### [INSTRUCTION]
Copy out the text of all the entries below, replacing every occurrence of "Nuovo" with "New" and changing nothing else.

### [DATA RECORDS]
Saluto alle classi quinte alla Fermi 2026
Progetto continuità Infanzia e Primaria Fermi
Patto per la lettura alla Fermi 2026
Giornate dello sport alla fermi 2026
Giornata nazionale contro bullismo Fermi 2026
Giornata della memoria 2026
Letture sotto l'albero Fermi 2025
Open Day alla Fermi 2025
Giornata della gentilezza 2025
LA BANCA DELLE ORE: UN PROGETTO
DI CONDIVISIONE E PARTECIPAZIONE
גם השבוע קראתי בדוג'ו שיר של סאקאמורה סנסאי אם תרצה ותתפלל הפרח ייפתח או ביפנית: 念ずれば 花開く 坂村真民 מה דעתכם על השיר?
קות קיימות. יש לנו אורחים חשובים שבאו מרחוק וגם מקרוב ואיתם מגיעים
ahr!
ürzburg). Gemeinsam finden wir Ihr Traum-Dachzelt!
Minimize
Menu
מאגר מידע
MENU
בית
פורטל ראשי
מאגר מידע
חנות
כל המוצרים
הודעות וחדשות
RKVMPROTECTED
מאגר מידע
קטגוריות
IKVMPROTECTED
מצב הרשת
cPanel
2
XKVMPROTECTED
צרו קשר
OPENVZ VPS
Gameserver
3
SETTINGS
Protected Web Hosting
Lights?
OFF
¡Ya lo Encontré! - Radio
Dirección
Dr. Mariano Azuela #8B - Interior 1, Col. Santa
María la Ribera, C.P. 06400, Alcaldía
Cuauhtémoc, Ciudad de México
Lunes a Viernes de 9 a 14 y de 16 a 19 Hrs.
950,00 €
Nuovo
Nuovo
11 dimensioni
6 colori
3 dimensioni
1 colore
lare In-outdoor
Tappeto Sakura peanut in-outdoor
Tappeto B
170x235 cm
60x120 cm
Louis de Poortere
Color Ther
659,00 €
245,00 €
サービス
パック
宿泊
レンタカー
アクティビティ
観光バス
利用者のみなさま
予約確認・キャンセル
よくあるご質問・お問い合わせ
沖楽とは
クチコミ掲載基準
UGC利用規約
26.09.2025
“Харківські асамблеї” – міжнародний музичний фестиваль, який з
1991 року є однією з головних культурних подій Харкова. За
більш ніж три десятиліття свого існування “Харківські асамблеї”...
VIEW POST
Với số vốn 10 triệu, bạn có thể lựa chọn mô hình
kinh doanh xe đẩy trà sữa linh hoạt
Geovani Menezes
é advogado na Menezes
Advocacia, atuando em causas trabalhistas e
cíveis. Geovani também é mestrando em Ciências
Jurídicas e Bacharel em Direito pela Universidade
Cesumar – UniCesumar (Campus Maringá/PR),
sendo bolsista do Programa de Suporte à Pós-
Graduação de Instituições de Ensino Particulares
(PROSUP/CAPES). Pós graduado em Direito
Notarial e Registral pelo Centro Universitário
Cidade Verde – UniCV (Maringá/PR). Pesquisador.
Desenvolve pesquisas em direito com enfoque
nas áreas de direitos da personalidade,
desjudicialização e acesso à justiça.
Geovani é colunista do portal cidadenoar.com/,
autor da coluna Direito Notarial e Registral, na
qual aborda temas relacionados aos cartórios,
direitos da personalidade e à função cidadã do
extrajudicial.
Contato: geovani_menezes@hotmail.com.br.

### [SOLUTION FOR THIS TASK]
Saluto alle classi quinte alla Fermi 2026
Progetto continuità Infanzia e Primaria Fermi
Patto per la lettura alla Fermi 2026
Giornate dello sport alla fermi 2026
Giornata nazionale contro bullismo Fermi 2026
Giornata della memoria 2026
Letture sotto l'albero Fermi 2025
Open Day alla Fermi 2025
Giornata della gentilezza 2025
LA BANCA DELLE ORE: UN PROGETTO
DI CONDIVISIONE E PARTECIPAZIONE
גם השבוע קראתי בדוג'ו שיר של סאקאמורה סנסאי אם תרצה ותתפלל הפרח ייפתח או ביפנית: 念ずれば 花開く 坂村真民 מה דעתכם על השיר?
קות קיימות. יש לנו אורחים חשובים שבאו מרחוק וגם מקרוב ואיתם מגיעים
ahr!
ürzburg). Gemeinsam finden wir Ihr Traum-Dachzelt!
Minimize
Menu
מאגר מידע
MENU
בית
פורטל ראשי
מאגר מידע
חנות
כל המוצרים
הודעות וחדשות
RKVMPROTECTED
מאגר מידע
קטגוריות
IKVMPROTECTED
מצב הרשת
cPanel
2
XKVMPROTECTED
צרו קשר
OPENVZ VPS
Gameserver
3
SETTINGS
Protected Web Hosting
Lights?
OFF
¡Ya lo Encontré! - Radio
Dirección
Dr. Mariano Azuela #8B - Interior 1, Col. Santa
María la Ribera, C.P. 06400, Alcaldía
Cuauhtémoc, Ciudad de México
Lunes a Viernes de 9 a 14 y de 16 a 19 Hrs.
950,00 €
New
New
11 dimensioni
6 colori
3 dimensioni
1 colore
lare In-outdoor
Tappeto Sakura peanut in-outdoor
Tappeto B
170x235 cm
60x120 cm
Louis de Poortere
Color Ther
659,00 €
245,00 €
サービス
パック
宿泊
レンタカー
アクティビティ
観光バス
利用者のみなさま
予約確認・キャンセル
よくあるご質問・お問い合わせ
沖楽とは
クチコミ掲載基準
UGC利用規約
26.09.2025
“Харківські асамблеї” – міжнародний музичний фестиваль, який з
1991 року є однією з головних культурних подій Харкова. За
більш ніж три десятиліття свого існування “Харківські асамблеї”...
VIEW POST
Với số vốn 10 triệu, bạn có thể lựa chọn mô hình
kinh doanh xe đẩy trà sữa linh hoạt
Geovani Menezes
é advogado na Menezes
Advocacia, atuando em causas trabalhistas e
cíveis. Geovani também é mestrando em Ciências
Jurídicas e Bacharel em Direito pela Universidade
Cesumar – UniCesumar (Campus Maringá/PR),
sendo bolsista do Programa de Suporte à Pós-
Graduação de Instituições de Ensino Particulares
(PROSUP/CAPES). Pós graduado em Direito
Notarial e Registral pelo Centro Universitário
Cidade Verde – UniCV (Maringá/PR). Pesquisador.
Desenvolve pesquisas em direito com enfoque
nas áreas de direitos da personalidade,
desjudicialização e acesso à justiça.
Geovani é colunista do portal cidadenoar.com/,
autor da coluna Direito Notarial e Registral, na
qual aborda temas relacionados aos cartórios,
direitos da personalidade e à função cidadã do
extrajudicial.
Contato: geovani_menezes@hotmail.com.br.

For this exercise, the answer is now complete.